[Instructions for the task]
Somewhere below is a line with "IA | 563-326-8723 |" and, later, a line with "IA | 563-388-1098 |"; repeat those two lines and all the lines between them, exactly as they are.

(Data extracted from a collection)
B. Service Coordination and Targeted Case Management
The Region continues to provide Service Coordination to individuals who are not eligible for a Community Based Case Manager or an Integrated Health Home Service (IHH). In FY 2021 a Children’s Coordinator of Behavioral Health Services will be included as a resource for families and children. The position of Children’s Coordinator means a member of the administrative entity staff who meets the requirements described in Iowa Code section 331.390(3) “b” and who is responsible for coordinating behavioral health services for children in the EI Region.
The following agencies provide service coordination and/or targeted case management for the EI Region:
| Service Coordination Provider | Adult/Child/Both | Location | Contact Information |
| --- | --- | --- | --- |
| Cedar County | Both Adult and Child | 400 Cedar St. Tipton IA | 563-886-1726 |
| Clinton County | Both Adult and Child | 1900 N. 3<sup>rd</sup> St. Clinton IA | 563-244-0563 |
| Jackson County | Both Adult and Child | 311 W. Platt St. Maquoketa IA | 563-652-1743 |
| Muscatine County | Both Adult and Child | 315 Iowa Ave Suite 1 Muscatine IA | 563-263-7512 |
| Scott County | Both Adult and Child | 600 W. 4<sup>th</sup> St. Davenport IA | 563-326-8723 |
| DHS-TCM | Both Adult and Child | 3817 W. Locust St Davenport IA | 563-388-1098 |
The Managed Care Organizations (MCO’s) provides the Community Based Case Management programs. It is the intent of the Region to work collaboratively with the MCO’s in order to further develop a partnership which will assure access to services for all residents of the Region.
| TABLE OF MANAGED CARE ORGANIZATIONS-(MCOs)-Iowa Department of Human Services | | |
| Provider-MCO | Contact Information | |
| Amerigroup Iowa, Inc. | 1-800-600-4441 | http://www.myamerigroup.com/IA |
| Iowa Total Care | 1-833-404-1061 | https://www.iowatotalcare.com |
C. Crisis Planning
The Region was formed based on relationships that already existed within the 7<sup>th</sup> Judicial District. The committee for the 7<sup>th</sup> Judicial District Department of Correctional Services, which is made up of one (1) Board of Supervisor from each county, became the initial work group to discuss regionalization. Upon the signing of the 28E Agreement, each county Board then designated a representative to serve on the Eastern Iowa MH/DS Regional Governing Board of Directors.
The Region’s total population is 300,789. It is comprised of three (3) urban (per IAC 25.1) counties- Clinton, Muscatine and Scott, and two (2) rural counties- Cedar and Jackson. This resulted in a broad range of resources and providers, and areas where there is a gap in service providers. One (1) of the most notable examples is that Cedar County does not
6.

[Task solution]
| Scott County | Both Adult and Child | 600 W. 4<sup>th</sup> St. Davenport IA | 563-326-8723 |
| DHS-TCM | Both Adult and Child | 3817 W. Locust St Davenport IA | 563-388-1098 |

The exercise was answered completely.